Saying that local Recreation Department officials unfairly discriminate against girls' athletics, the American Civil Liberties Union today filed a lawsuit seeking an immediate court order that will give the girls' softball league equal access to playing fields before the new season gets underway.
The case, Ashley Bellum et. al v. City of Grants Pass, is being brought on behalf of a group of girls who compete in the Amateur Softball Association's Grants Pass Blaze softball league.
"The ACLU is attempting to establish a new precedent by holding a municipality responsible for gender inequities in the athletic programs it sponsors," said James Dole, an ACLU cooperating attorney from Grants Pass. "Prior to this, challenges to gender inequity in sports were primarily seen in the context of high schools and colleges."
At issue is the city's failure to give the girls' softball team equal access to quality facilities at the All Sports Park in Grants Pass. The complex's six diamonds are the primary venue for practices and games of the community's four youth baseball and softball programs. The city has dedicated the two playing fields of the highest quality to the exclusive use of the two boys' baseball leagues.
This practice, the ACLU lawsuit charges, violates the Fourteenth Amendment, Oregon's constitutional guarantee that the government will not discriminate on the basis of gender, and Oregon law providing for equal access in public accommodations.

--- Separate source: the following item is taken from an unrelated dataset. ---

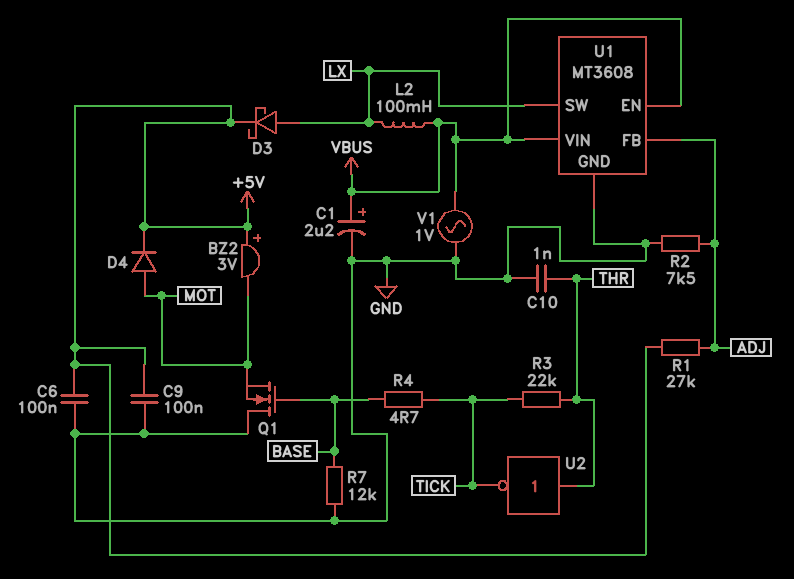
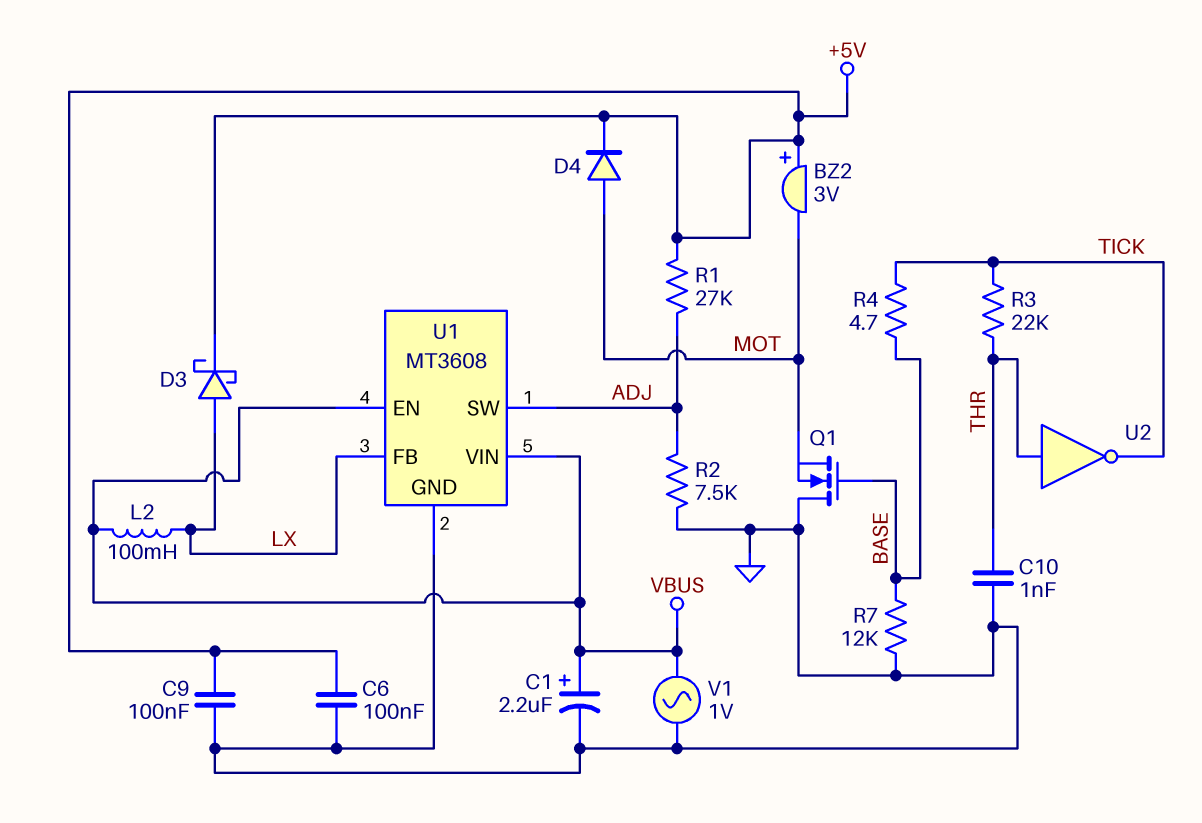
U1 pin FB: ADJ -> LX
U1 pin SW: LX -> ADJ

"Numerous academic studies show that girls who participate in sports have higher levels of self esteem and confidence and are less likely to experience depression than girls who do not play sports," said Rocio Corboba, staff attorney with the ACLU of Southern California who is co-counsel on the case and who brought a similar case in 1999 titled, Baca v. City of Los Angeles. "When placed against the backdrop of these studies the issues raised in these lawsuits represent a novel trend in the development of gender discrimination litigation which address the unequal allocation of publicly funded sports programs and facilities."
The discriminatory policy has negatively affected the girls and their families in a variety of ways, according to the ACLU complaint. For instance, while the boys' teams enjoy exclusive access to well-maintained fields, the girls of the Blaze league have been forced to share the remaining four diamonds with all the teams in the city's Little League, the local high school's varsity and junior varsity softball teams, and various community adult softball leagues.
Since practice and game times constantly change in order to accommodate the schedules of all the other leagues, teams in the Blaze league are forced to practice on weekdays late into the evening, often cutting into time set aside for home work. Games are usually scheduled on Sunday mornings, forcing spectators and players to decide between attending church services and going to the game.
"The facilities the girls have been forced to play on don't have covered bleachers, batting cages or even proper dugouts," said Lenora Lapidus, Director of the ACLU's Women's Rights Project and co-counsel on the case. "How do we expect our daughters to grow up with a strong sense of identity when the community treats them like second-class citizens?"
The ACLU complaint seeks an immediate court ruling in the matter to prevent the city of Grants Pass from implementing a discriminatory field schedule for the girls' Spring/ Summer 2002 softball season, which started this week. The lawsuit further asks the court to order the city to provide the Blaze league with a dedicated 'home' field of comparable quality to the dedicated fields provided to the boys' baseball leagues.